How to motivate Iowans and what yrmama really wants

After the Liberty and Justice Celebration we stayed on in DesMoines for a couple of days to attend the Pete Summit. It was “leadership training” for core campaign volunteers from across the state and if yrmama is a “core campaign volunteer” … they should look for people who are less cynical than yrmama.

The Battle of #LJ19 Hill
Plus, yrmama would like to be awarded all the style points for her patriotic outfit. The JCrew clearance jeans are spangled with little blue stars, while the TJMaxx clearance red cotton sweater and moisture-wicking gray hooded sweatshirt underneath take the adorable ensemble all the way from cute and festive to dressed-for-the-weather.
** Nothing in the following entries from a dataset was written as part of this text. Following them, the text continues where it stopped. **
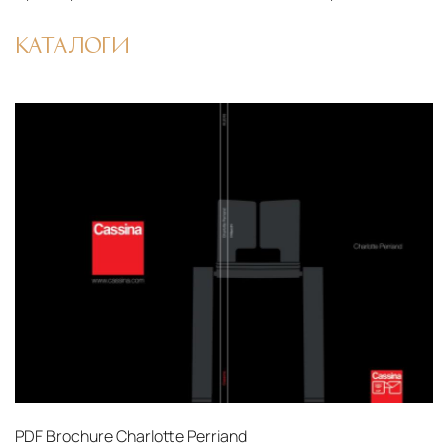
КАТАЛОГИ
PDF
Brochure Charlotte Perriand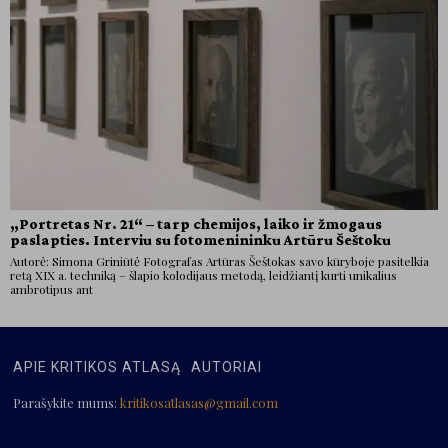
„Portretas Nr. 21“ – tarp chemijos, laiko ir žmogaus
paslapties. Interviu su fotomenininku Artūru Šeštoku
Autorė: Simona Griniūtė Fotografas Artūras Šeštokas savo kūryboje pasitelkia
retą XIX a. techniką – šlapio kolodijaus metodą, leidžiantį kurti unikalius
ambrotipus ant
APIE KRITIKOS ATLASĄ
AUTORIAI
Parašykite mums:
kritikosatlasas@gmail.com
Photography credit – JM And thanks to Amy for all the green signs to pose with.

I like Pete, but despite my signed Commit to Caucus (a “CTC” to the real insiders) and the t shirts and yard signs I’m still my old deeply skeptical non-joiner self. If it weren’t for this doggone blog (thanks Sharon) I would probably not be doing any of this, but there I was, in a junior high school gym with 175 fellow core campaign volunteers from all over Iowa and a lot of extremely bouncy, youthful campaign staffers. The first morning we were treated to a bonus visit from Pete himself and we even sat next to the nice sixteen year old girl who has become Chasten’s new best friend. I’m not even kidding – when she was sick he called her. JM said, with a healthy mix of jealousy and awe, “She’s going to get invited to the inauguration.”
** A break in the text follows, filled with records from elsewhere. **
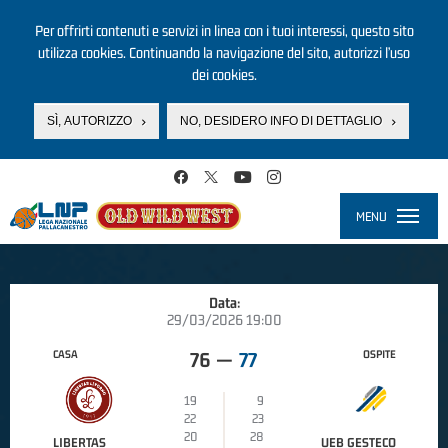
Per offrirti contenuti e servizi in linea con i tuoi interessi, questo sito
utilizza cookies. Continuando la navigazione del sito, autorizzi l’uso
dei cookies.
SÌ, AUTORIZZO
NO, DESIDERO INFO DI DETTAGLIO
Salta al contenuto principale
MENU
Toggle
navigati
Data:
29/03/2026 19:00
CASA
OSPITE
76
—
77
19
9
22
23
20
28
LIBERTAS
UEB GESTECO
Despite now being well-trained in interpersonal persuasion tactics meant to be used on the Pete-curious (they actually call you that), what I really want out of this is a little different. I really want people to caucus and vote for whoever they want. I want them to be able to talk about their “values” (wth. Talk about a mushy concept.) and political ideas, which in itself is kind of revolutionary. I want them to feel like their ideas matter and that their vote will ultimately make a difference.*

This training skipped over the fact that Iowans, for the most part, consider talking about politics bad manners. I was explicitly taught to not talk about politics, religion or money except in special circumstances. I think there should have been a session on how to create “safe spaces” where Iowans would feel like talking about their “values.”

I know that the way to motivate Iowans is not to talk them into things, or jump up and down and yell zestfully, or set expectations for them, but to tell them that their work and ideas are valuable and appreciated. I was at a volunteer appreciation dinner the other night for a different organization whose army of volunteers brought in $100,000 of revenue in September, one price tag on a used pair of socks at a time. That’s what they tell us all the time there – your work and ideas are valuable and appreciated.

In the comments – were you taught that there was a set of topics unsuited to common civil discourse? Have you ever been persuaded to take a position?

*Hey! Let’s do a thing where the presidential candidate with the most votes wins!